▶ What the exercise asks
Return only this: the line with "Full SiC inverter" and all the lines that follow it below, through the final one, exactly as they are.

▶ Data provided
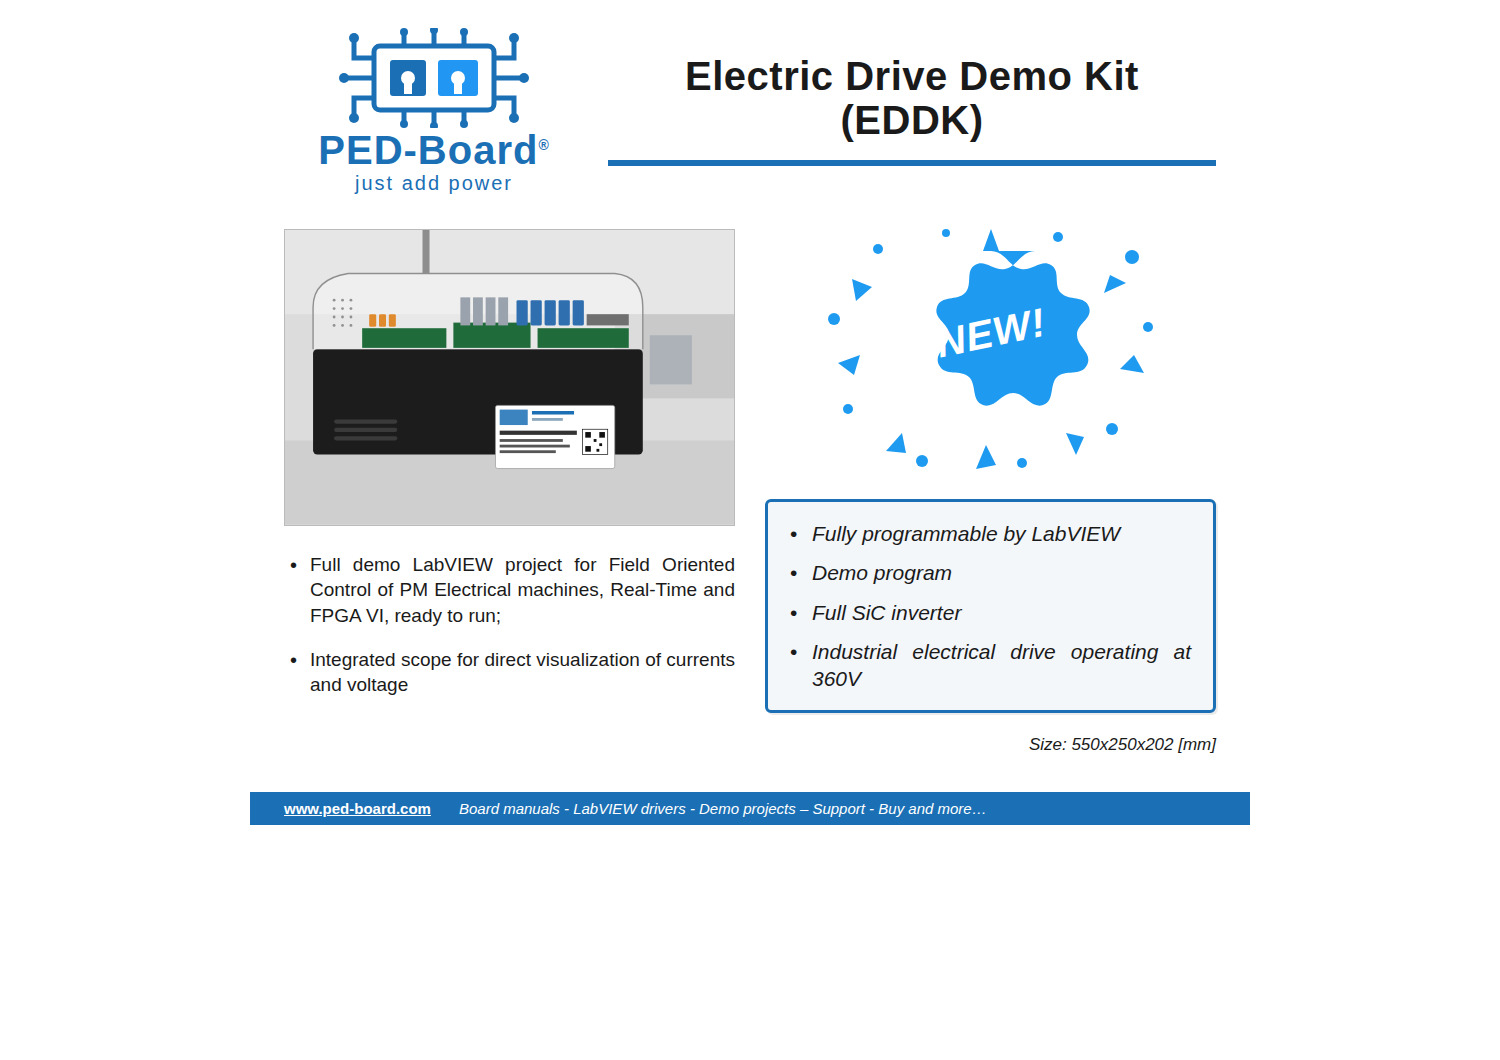PED-Board®
just add power
Electric Drive Demo Kit (EDDK)
Full demo LabVIEW project for Field Oriented Control of PM Electrical machines, Real-Time and FPGA VI, ready to run;
Integrated scope for direct visualization of currents and voltage
NEW!
Fully programmable by LabVIEW
Demo program
Full SiC inverter
Industrial electrical drive operating at 360V
Size: 550x250x202 [mm]
www.ped-board.com Board manuals - LabVIEW drivers - Demo projects – Support - Buy and more…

▶ Output for this task
Full SiC inverter
Industrial electrical drive operating at 360V
Size: 550x250x202 [mm]
www.ped-board.com Board manuals - LabVIEW drivers - Demo projects – Support - Buy and more…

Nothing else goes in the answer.